Once again we can see how an act is not like the production of meaning in a metaphor. In chapter 2, I claimed that a metaphor succeeds in creating the illusion that there is an incarnation of an absent signified in one particular signifier (latent or manifest) in a signifying chain. this signifier then appears as an enigma, containing within it the keys to its own interpretation, an interpretation that only succeeds in giving more signifiers and never a final signified. Is the signifying production of  an act doing something like this?

A distinction between creating a new signifier in an act and creating a new signified in metaphor ought to be maintained. A metaphor exploits signifiers that are already recognizable by the Other. It just deploys them in an unusual way. An act (like a pun) creates a signifier whose place in the Other itself is not assured, a signifier without well-established links to other signifiers that might be able to provide it with meaning. The signifier used in an act (and the phrase “We want our rights,”  in Badiou’s discussion, can be taken as a signifier) is something less than an enigma, because it does not appear to be pregnant with any sense at all. It appears to be nonsensical, and yet it could make sense. So this is why I am saying that an act seems to bear more resemblance to the punning pas-de-sens than to metaphor. 156

pluth desire demand

Pluth, Ed. Signifiers and Acts: Freedom in Lacan’s Theory of the Act. Albany: New York, 2007.
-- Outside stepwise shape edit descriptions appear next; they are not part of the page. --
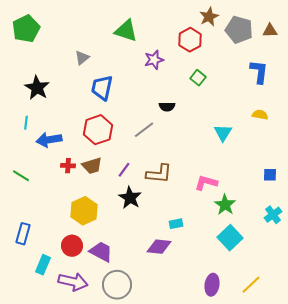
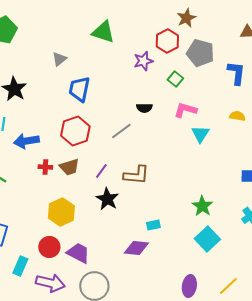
gray pentagon: (239, 30) -> (200, 53), moved
purple star: (154, 60) -> (143, 61), moved
pink L-shape: (206, 183) -> (185, 110), moved

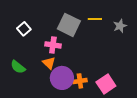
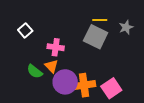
gray square: (69, 25) -> (96, 37), moved
green semicircle: (18, 67) -> (35, 71), moved
orange cross: (80, 81) -> (84, 85), size x1.5

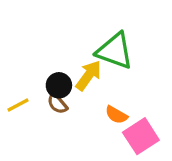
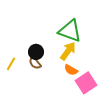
yellow arrow: (88, 75) -> (68, 51), moved
yellow line: (18, 105) -> (11, 64), turned -32

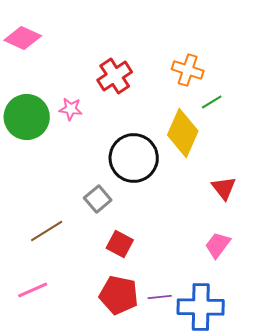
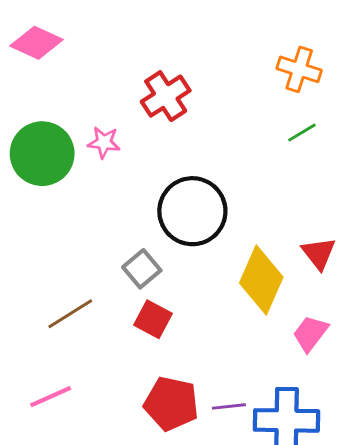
orange cross: (188, 70) -> (299, 69), moved
yellow diamond: (183, 133) -> (261, 280), moved
red square: (120, 244) -> (153, 319), moved

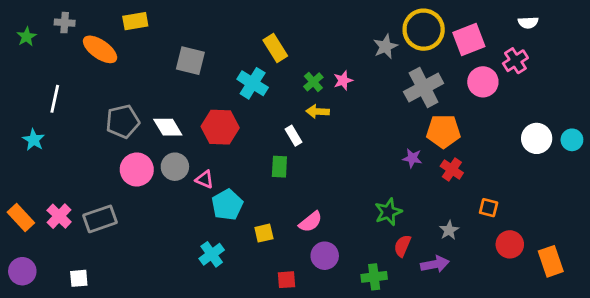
An identity politics usually makes a demand for recognition by appealing to notions of justice and equality, but there is often something more in its demands. For this reason, the recognition and victories obtained may be unsatisfying, because for many in the movement the movement was not just about the recognition of specific demands. … On Žižek’s account such scissions happen in political movements because there is always a desire lurking behind the demands that group makes: a desire that cannot be satisfied the way a demand can be (1999 Ticklish Subject, 266-268)

This desire is, as Žižek describes it, essentially negative. A movement that would respect the negative desire that constitutes it is one that might demand nothing in particular, yet would still protest. (140)

For Žižek and Badiou, a movement’s inability to articulate a specific demand, in contrast to movements that are quite specific and goal oriented, is an important marker of its political status (140).